Resistência pela educação
A professora de Geografia e Estudos Paraenses da rede municipal de educação do Acará, Vilma Pantoja, ficou extremamente emocionada ao encontrar os ex-alunos na sede da comunidade quilombola do Carananduba e comemorar com eles a entrada na maior universidade pública da Amazônia.
Vilma participou do I Encontro de Ouvidorias e Defensores e Defensoras de Direitos Humanos da Amazônia, realizado na semana passada em Belém e no Acará.
Os estudantes a abraçaram agradecidos pela contribuição dada aos seus estudos.
“Apesar da dificuldade, de toda adversidade que eles enfrentam, essa é a prova que a educação traz resultados e de que vale a pena”, garante a professora.
Ela conta que os professores sabem da batalha que as comunidades quilombolas, localizadas às margens da Alça Viária, enfrentam para estudar.
“Com o crescimento das matrículas no ensino fundamental em 2020 e 2021, não sobram salas de aula vazias pra eles estudarem no Some (ensino modular), que é a única alternativa, mesmo na pandemia, já que essa região não dispõe de internet”, contou a professora.

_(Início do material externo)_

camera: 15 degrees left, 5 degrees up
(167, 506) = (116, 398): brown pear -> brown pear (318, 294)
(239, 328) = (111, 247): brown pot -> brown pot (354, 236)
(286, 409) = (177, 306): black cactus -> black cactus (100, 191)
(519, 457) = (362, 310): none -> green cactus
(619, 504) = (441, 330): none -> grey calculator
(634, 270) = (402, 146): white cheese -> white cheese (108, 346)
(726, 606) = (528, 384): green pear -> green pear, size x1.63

Vilma Pantoja afirma que os estudantes quilombolas são guerreiros e que acredita que a vida deles e da comunidade vai mudar com o ensino superior.

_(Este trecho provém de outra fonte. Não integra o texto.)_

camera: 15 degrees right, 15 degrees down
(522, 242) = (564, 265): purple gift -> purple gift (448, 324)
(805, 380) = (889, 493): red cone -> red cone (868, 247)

Resistência pela preservação da cultura e do meio ambiente
As comunidades quilombolas do baixo-tocantins enfrentam um dos maiores desafios na atualidade, além dos problemas cotidianos pela sobrevivência.
Com o fim do aterro sanitário em Marituba previsto para 2023, há previsão de que a empresa implantará um novo aterro em uma área ao lado das comunidades quilombolas, próximo do rio Genipaúba, extremamente importante para as famílias quilombolas agricultoras das margens da alça viária.

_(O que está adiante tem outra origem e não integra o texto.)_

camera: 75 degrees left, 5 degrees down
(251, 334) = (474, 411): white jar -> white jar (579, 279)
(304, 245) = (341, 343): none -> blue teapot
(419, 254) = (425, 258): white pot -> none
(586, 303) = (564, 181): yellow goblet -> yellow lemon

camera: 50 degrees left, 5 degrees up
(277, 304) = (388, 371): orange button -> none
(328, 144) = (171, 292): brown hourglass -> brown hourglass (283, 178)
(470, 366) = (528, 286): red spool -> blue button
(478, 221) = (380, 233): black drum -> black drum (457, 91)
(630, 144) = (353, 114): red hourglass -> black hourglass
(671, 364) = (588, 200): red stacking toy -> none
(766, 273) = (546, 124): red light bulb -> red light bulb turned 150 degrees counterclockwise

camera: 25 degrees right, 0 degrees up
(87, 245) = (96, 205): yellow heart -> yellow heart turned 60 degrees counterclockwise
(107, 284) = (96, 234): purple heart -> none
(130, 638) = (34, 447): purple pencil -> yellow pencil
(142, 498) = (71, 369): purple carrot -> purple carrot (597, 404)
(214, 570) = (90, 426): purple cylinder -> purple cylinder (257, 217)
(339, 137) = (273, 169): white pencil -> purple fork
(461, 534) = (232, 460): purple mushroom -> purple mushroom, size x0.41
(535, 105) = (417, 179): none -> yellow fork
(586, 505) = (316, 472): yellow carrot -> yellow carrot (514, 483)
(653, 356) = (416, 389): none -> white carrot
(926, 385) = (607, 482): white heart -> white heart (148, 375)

“Nossas comunidades aqui têm carência de tudo. Se não trazem coisas boas para cá, lixo a gente não quer”, assegura o líder José Carlos Galiza.
Ele acentua, que os problemas das comunidades são muitos, mas que o sonho de todos os quilombolas do baixo-tocantins é manter a floresta em pé.
Galiza ressalta que as comunidades, apesar de viverem da agricultura e do extrativismo, o poder público municipal e estadual não lhes disponibiliza assistência técnica ou alguma tecnologia. “Ainda plantamos como nossos ancestrais. Mas, não vamos permitir que lixo proveniente de consumo da capital e região metropolitana afete nossas comunidades”, garante.
“Não temos nada a ver com esse lixo”, complementa o líder quilombola. José Galiza afirma que tanto os gestores do executivo municipal, quanto os vereadores do Acará afirmam, que não vão ceder às pressões da capital.
“Eles nos asseguram que a Prefeitura Municipal não vai conceder a licença ambiental para esse aterro”, finaliza José Carlos Galiza.